[Recorded data]
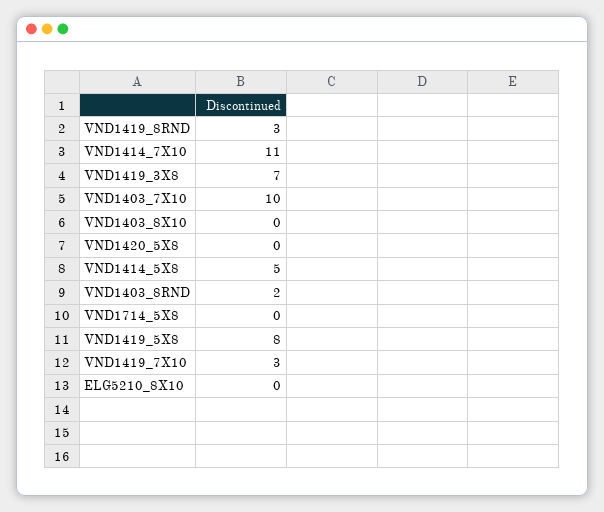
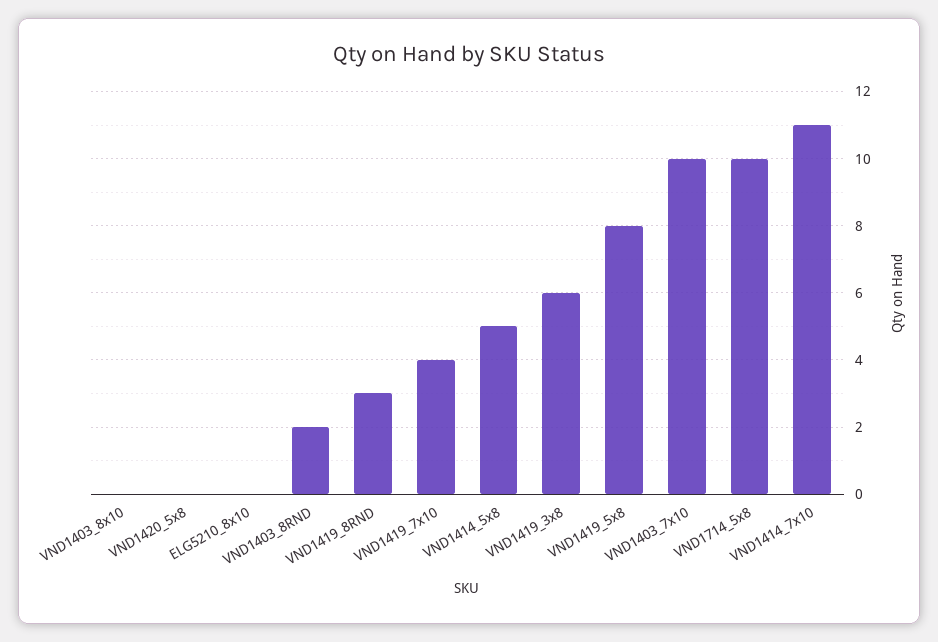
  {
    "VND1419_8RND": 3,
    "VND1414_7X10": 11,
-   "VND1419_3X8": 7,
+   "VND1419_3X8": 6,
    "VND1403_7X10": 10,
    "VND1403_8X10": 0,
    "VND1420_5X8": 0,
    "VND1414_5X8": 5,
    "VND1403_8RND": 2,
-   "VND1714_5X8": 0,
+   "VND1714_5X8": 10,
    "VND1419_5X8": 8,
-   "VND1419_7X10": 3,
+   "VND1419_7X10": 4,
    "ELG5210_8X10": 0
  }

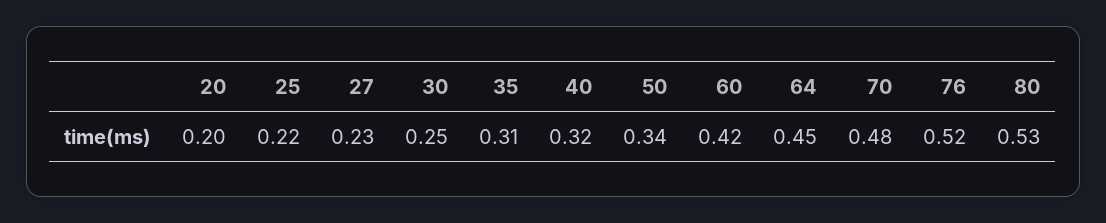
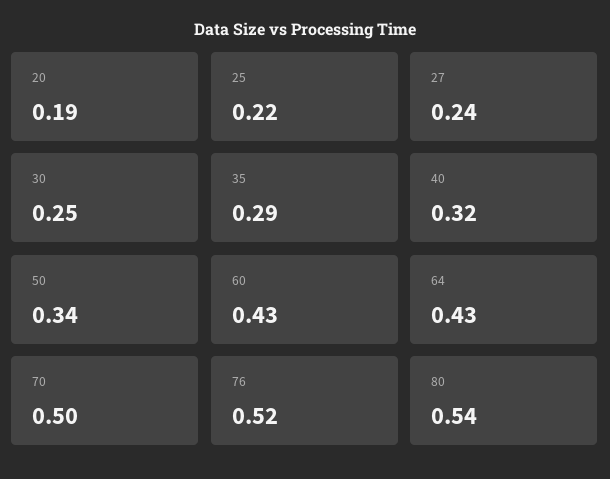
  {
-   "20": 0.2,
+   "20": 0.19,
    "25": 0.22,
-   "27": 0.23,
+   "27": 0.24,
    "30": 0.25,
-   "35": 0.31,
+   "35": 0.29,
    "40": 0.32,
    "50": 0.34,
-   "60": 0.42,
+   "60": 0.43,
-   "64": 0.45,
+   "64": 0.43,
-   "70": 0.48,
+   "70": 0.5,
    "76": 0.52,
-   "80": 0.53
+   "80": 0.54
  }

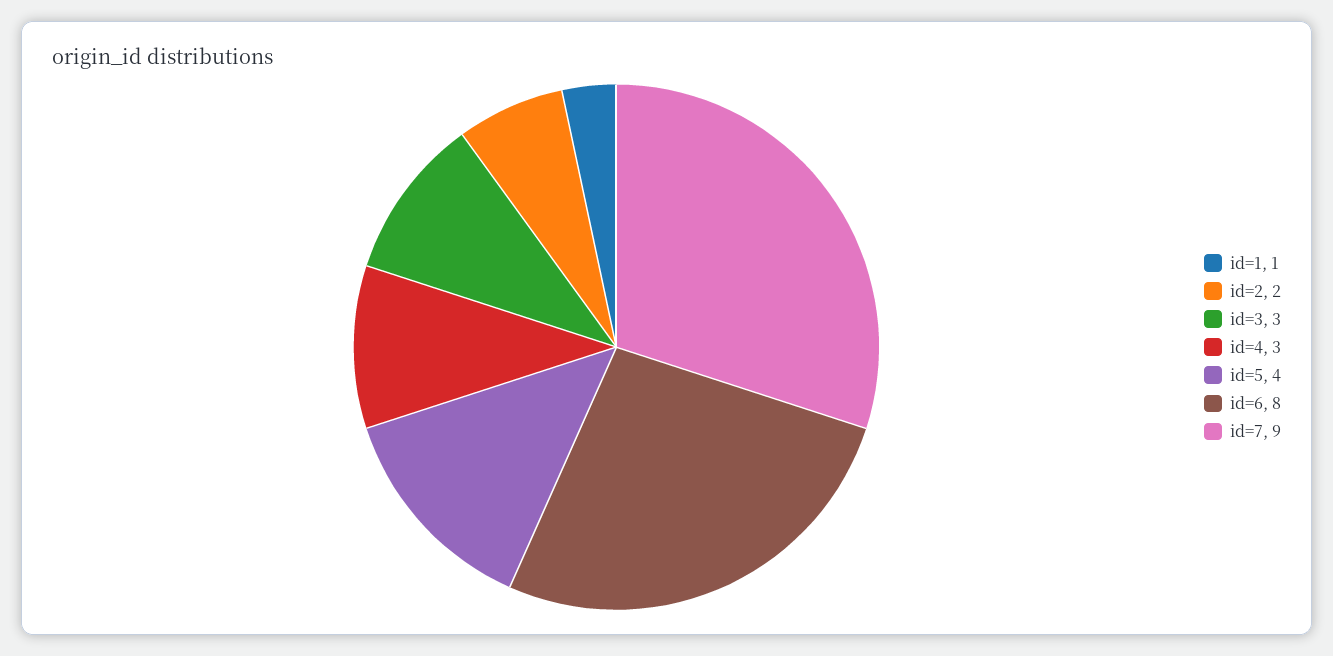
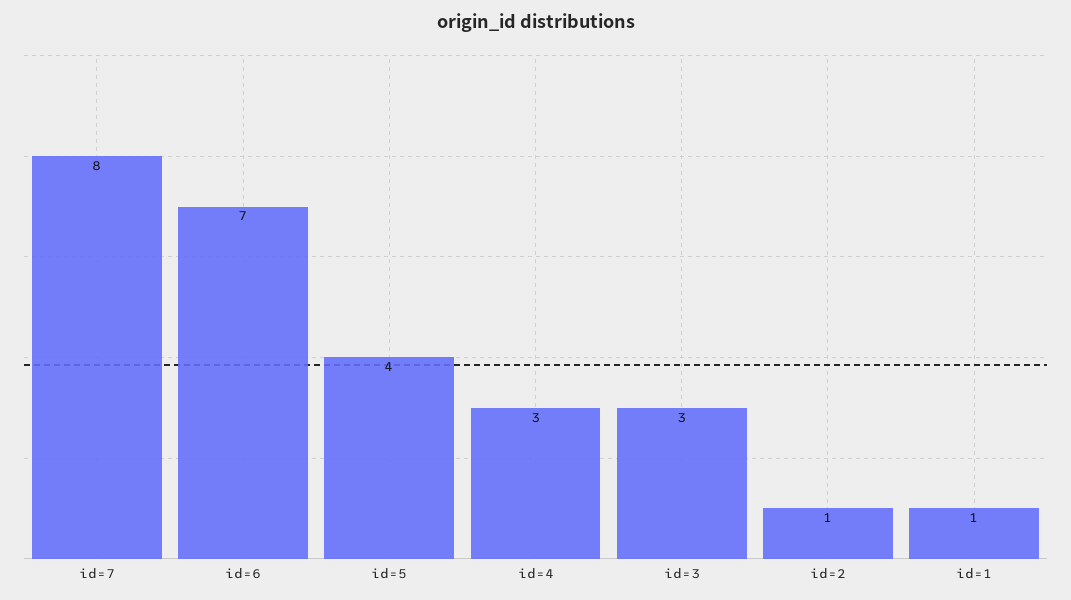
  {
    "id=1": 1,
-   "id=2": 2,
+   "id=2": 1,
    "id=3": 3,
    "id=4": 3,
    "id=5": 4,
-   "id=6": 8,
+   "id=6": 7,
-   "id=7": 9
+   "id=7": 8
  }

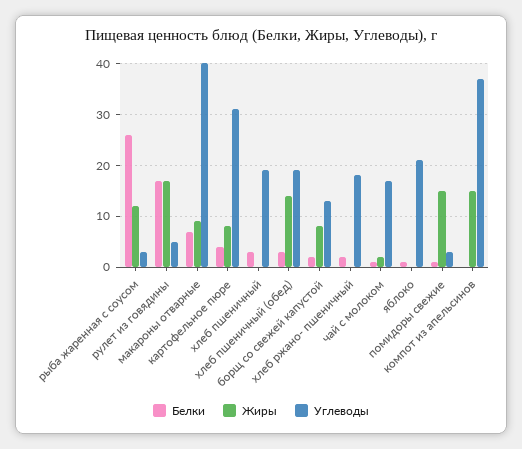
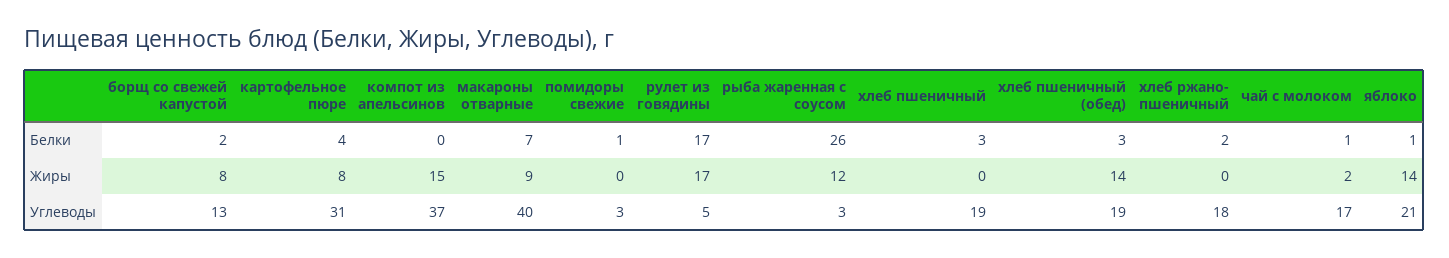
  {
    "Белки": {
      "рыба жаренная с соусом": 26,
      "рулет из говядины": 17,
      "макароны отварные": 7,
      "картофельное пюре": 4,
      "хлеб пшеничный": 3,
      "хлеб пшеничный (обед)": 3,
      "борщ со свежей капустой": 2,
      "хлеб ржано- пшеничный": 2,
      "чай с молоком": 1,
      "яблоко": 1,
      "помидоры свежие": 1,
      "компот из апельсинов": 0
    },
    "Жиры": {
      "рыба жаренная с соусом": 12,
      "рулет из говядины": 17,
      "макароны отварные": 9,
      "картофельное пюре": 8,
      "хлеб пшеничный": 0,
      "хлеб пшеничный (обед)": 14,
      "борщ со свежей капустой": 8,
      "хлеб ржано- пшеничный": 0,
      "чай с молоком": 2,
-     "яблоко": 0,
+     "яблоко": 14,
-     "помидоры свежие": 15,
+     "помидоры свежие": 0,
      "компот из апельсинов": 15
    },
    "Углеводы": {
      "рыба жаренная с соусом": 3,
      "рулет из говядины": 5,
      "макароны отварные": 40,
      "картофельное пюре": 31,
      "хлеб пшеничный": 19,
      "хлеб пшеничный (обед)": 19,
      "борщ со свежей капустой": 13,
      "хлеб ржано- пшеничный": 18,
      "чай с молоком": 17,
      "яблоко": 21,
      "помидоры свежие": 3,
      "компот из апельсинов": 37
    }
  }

▶ [WHAT TO PRODUCE]: Please restate the data word for word, leaving out any picture it holds.

▶ [ANSWER SPACE]:
  {
    "VND1419_8RND": 3,
    "VND1414_7X10": 11,
-   "VND1419_3X8": 7,
+   "VND1419_3X8": 6,
    "VND1403_7X10": 10,
    "VND1403_8X10": 0,
    "VND1420_5X8": 0,
    "VND1414_5X8": 5,
    "VND1403_8RND": 2,
-   "VND1714_5X8": 0,
+   "VND1714_5X8": 10,
    "VND1419_5X8": 8,
-   "VND1419_7X10": 3,
+   "VND1419_7X10": 4,
    "ELG5210_8X10": 0
  }

  {
-   "20": 0.2,
+   "20": 0.19,
    "25": 0.22,
-   "27": 0.23,
+   "27": 0.24,
    "30": 0.25,
-   "35": 0.31,
+   "35": 0.29,
    "40": 0.32,
    "50": 0.34,
-   "60": 0.42,
+   "60": 0.43,
-   "64": 0.45,
+   "64": 0.43,
-   "70": 0.48,
+   "70": 0.5,
    "76": 0.52,
-   "80": 0.53
+   "80": 0.54
  }

  {
    "id=1": 1,
-   "id=2": 2,
+   "id=2": 1,
    "id=3": 3,
    "id=4": 3,
    "id=5": 4,
-   "id=6": 8,
+   "id=6": 7,
-   "id=7": 9
+   "id=7": 8
  }

  {
    "Белки": {
      "рыба жаренная с соусом": 26,
      "рулет из говядины": 17,
      "макароны отварные": 7,
      "картофельное пюре": 4,
      "хлеб пшеничный": 3,
      "хлеб пшеничный (обед)": 3,
      "борщ со свежей капустой": 2,
      "хлеб ржано- пшеничный": 2,
      "чай с молоком": 1,
      "яблоко": 1,
      "помидоры свежие": 1,
      "компот из апельсинов": 0
    },
    "Жиры": {
      "рыба жаренная с соусом": 12,
      "рулет из говядины": 17,
      "макароны отварные": 9,
      "картофельное пюре": 8,
      "хлеб пшеничный": 0,
      "хлеб пшеничный (обед)": 14,
      "борщ со свежей капустой": 8,
      "хлеб ржано- пшеничный": 0,
      "чай с молоком": 2,
-     "яблоко": 0,
+     "яблоко": 14,
-     "помидоры свежие": 15,
+     "помидоры свежие": 0,
      "компот из апельсинов": 15
    },
    "Углеводы": {
      "рыба жаренная с соусом": 3,
      "рулет из говядины": 5,
      "макароны отварные": 40,
      "картофельное пюре": 31,
      "хлеб пшеничный": 19,
      "хлеб пшеничный (обед)": 19,
      "борщ со свежей капустой": 13,
      "хлеб ржано- пшеничный": 18,
      "чай с молоком": 17,
      "яблоко": 21,
      "помидоры свежие": 3,
      "компот из апельсинов": 37
    }
  }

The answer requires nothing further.